Мы выехали на саньковой копейке из Волочка. Проехали Бологое, Дубравку, Березайку.
Остановились у явно новоотстроенной церквушки.
— Плавки с собой?
— С собой.
— Пошли.
Мы пошли по глиняной тропинке. Через пару минут вышли к маленькому странному озерцу. Где-то десять на десять метров. Вода в озерце какая-то серебристо-аквамариновая.
— Это, Вовчок, Мшенский источник. Разлом земной подкорки. Ее, кору, тут самим Господом Богом пробимши. Дна там нету.
— Как это?
— Нету и все. Сигали и так, и с аквалангами — не достамши. Сейчас посмотрим, хороший ты человек или бяка. Если тебя закалдырит, как припадочного, — значит, в тебе депрессивная европейская чертеня засемши. А если нет — значит ты типа наших Умки с Чебурашкой. Ныряй.
Я нырнул в ледяную воду. Сердце и дыхание на мгновение остановились. Когда я вынырнул, я почувствовал такую радость, что вылезая на берег, счастливо зевнул. Меня «не закалдырило».
— Наш Громозека! — одобрительно улыбнулся Санёк. — Всё. Нет у тебя больше депрессии. Поехали на Рогозино, донки проверим.

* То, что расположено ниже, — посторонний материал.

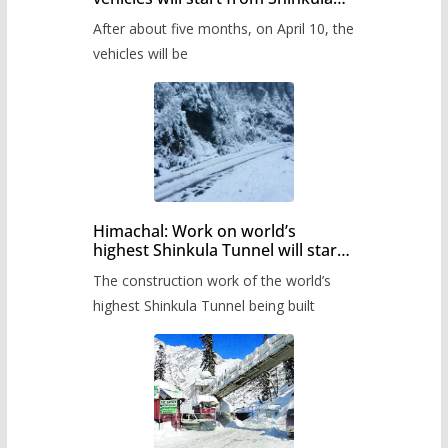
Pass after five months,
After about five months, on April 10, the
administration has prepared the
timetable.
vehicles will be
Himachal: Work on world’s
highest Shinkula Tunnel will start
from June, tender issued
The construction work of the world’s
highest Shinkula Tunnel being built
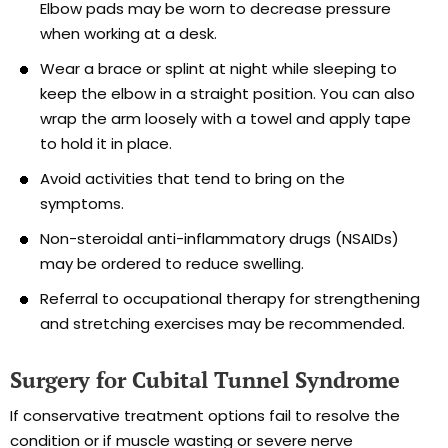
Elbow pads may be worn to decrease pressure
when working at a desk.
Wear a brace or splint at night while sleeping to
keep the elbow in a straight position. You can also
wrap the arm loosely with a towel and apply tape
to hold it in place.
Avoid activities that tend to bring on the
symptoms.
Non-steroidal anti-inflammatory drugs (NSAIDs)
may be ordered to reduce swelling.
Referral to occupational therapy for strengthening
and stretching exercises may be recommended.
Surgery for Cubital Tunnel Syndrome
If conservative treatment options fail to resolve the
condition or if muscle wasting or severe nerve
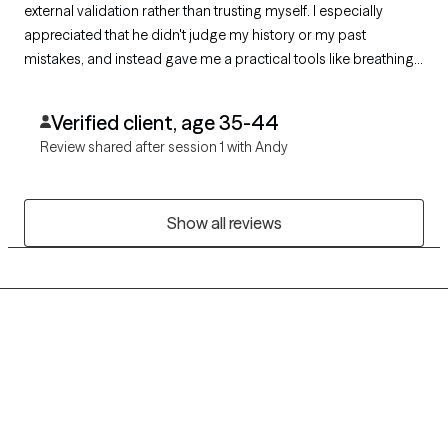
external validation rather than trusting myself. I especially
appreciated that he didn't judge my history or my past
mistakes, and instead gave me a practical tools like breathing
techniques to manage my reactions & do things i like. I feel
much more grounded & supported after just one visit.
Verified client, age 35-44
Review shared after session 1 with Andy
Show all reviews
Grow Therapy logo
Home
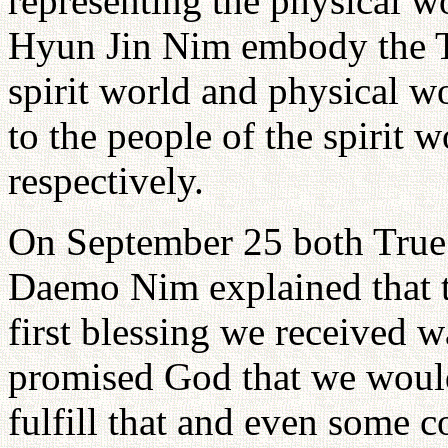
representing the physical 
Hyun Jin Nim embody the Tr
spirit world and physical w
to the people of the spirit 
respectively.
On September 25 both True
Daemo Nim explained that th
first blessing we received 
promised God that we would
fulfill that and even some c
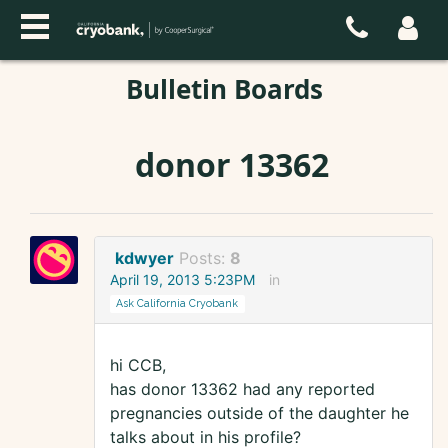
Bulletin Boards
donor 13362
kdwyer
Posts:
8
April 19, 2013 5:23PM
in
Ask California Cryobank
hi CCB,
has donor 13362 had any reported
pregnancies outside of the daughter he
talks about in his profile?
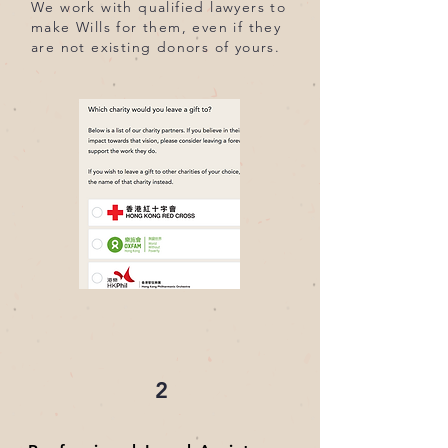
We work with qualified lawyers to
make Wills for them, even if they
are not existing donors of yours.
2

На озере Рогозино мы проверили донки. Пять лещей. Пока коптились лещи, Санёк деловой трусцой за десять минут обежал лес и принес десяток крупных замшевых «подберезников». Сварили картошки.
И вот: вечер, костерок щелкает своими огненными пальцами. Грибной супчик. Водочка. «По двадцать восемь капель». Чтобы стать не «наскрозь забухамши», а «маненечко выпимши». Копченый лещ. Вареная картошечка. Та самая, бабушкина. Где-то пудовый жерех, как в замедленной съемке, бьет тяжким хвостом по парчовой озерной глади. Пахнет раскаленной смолой и влажной вечерней хвоей.
Переночевали мы у Санька, и утром поездом поехали в Москву. Снова — озера, леса, поля. Напротив — красавица вышневолокчанка. Сидит, улыбается нам с Саньком. Вылитая Светка Перепендина.
На следующий день в университете очередной транш абитуриенток оказался полной противоположностью предыдущему. Все 100 девушек аккуратным почерком написали «колеблемые ветром пучки ковыля».
Зашел в книжный. Подошел наугад к полке, взял книгу, открыл:
Так вот мы с Саньком «победимши» мою депрессию.